Algo pasa justo delante de mis narices sin que me dé cuenta. Y me pasa a diario desde hace meses. Cuando me fijo, cuando tomo conciencia y enfoco la mirada, deja de suceder. Sería algo que no cuadra, algo inverosímil; algo que en todo caso no debería acontecer por imposible, por irreal. Pero nunca logro contemplar el fenómeno directamente.
¿Se ha movido o me lo parece? ¿Estaba o no estaba? Tal vez una piedra se mueva sola, en el suelo, a mi izquierda; un tenedor gire lentamente sobre sí, al fondo de la mesa. Una persona que se acaba de ir, alejándose de espaldas, sigue estando en aquel banco. En cuanto percibo la anomalía y miro atentamente, todo es normal. Este extraño “déjà vu” no me remite a un pasado inexistente sino a un presente incierto, claramente intuido pero jamás presenciado. Así de intensa es la certeza de estas esquivas visiones.
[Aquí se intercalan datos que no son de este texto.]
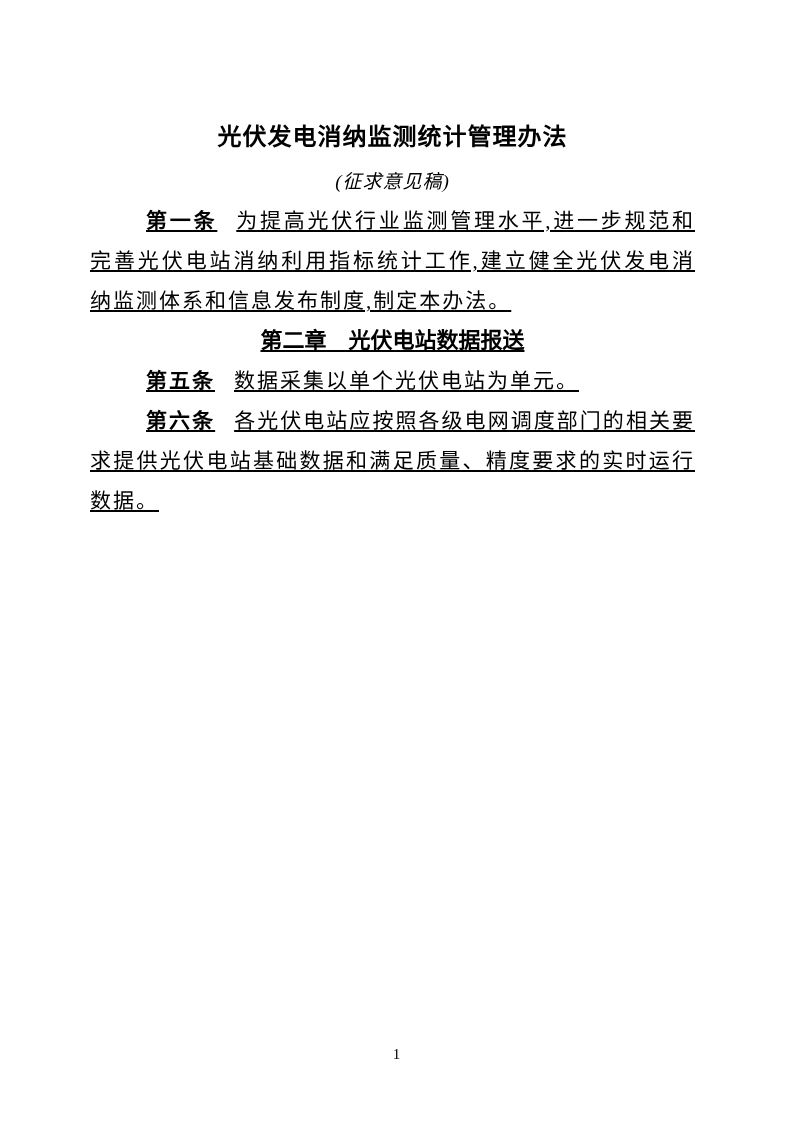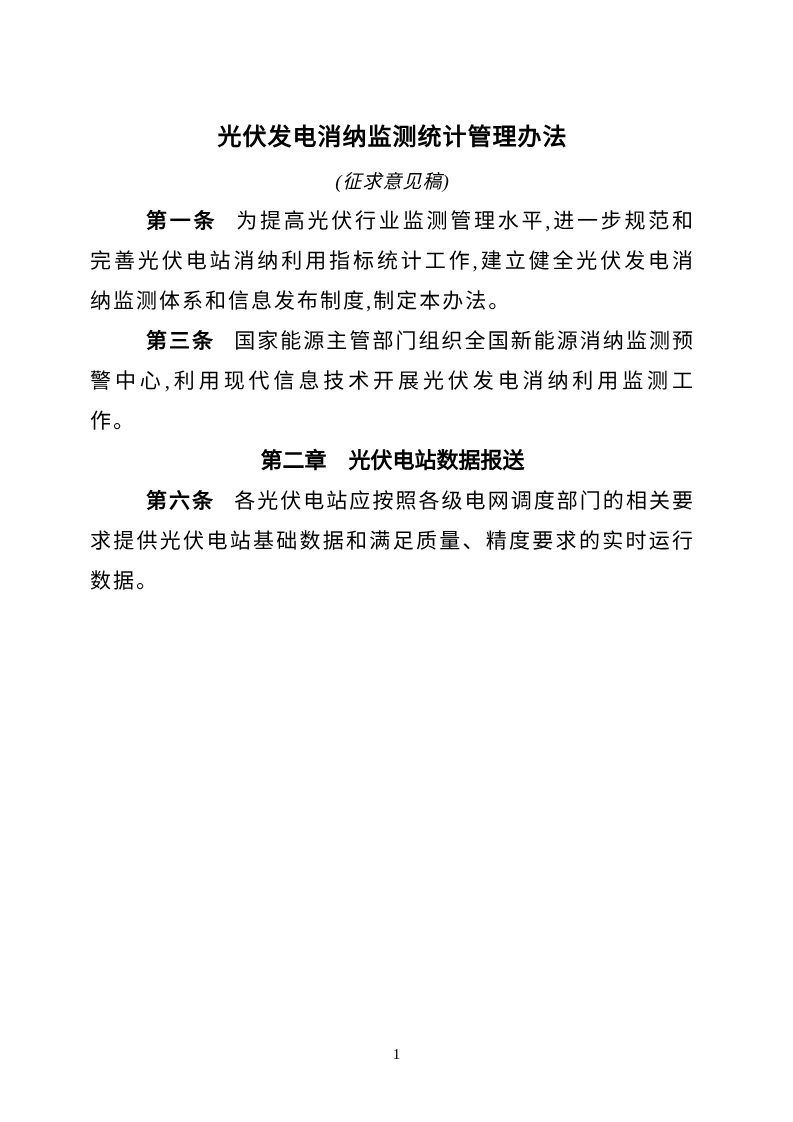"第一条" .body-text { text-decoration: none -> underline }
¿Por qué me pasa esto? Tal vez una penitencia que hábilmente toma las riendas de mis sentidos, para recordar que hay algo que se me escapa y huye o que ignoro y no quiero ver. En ambos casos el suceso acecha el momento adecuado para burlar mi torpe atención: se ausenta si vigilo y se pasea ante mí, si me despisto; al observar desaparece para así volver a insinuar que nunca estuvo allí donde miro. Me toma el pelo sugiriendo lo imposible y al final, me rindo e incapaz, suplico un trato inútil: me olvido de tus burlas y juegos pero ante mí, por favor, no ocultes tu semblante dejándome a un paso por detrás, aunque siga siendo un ignorante.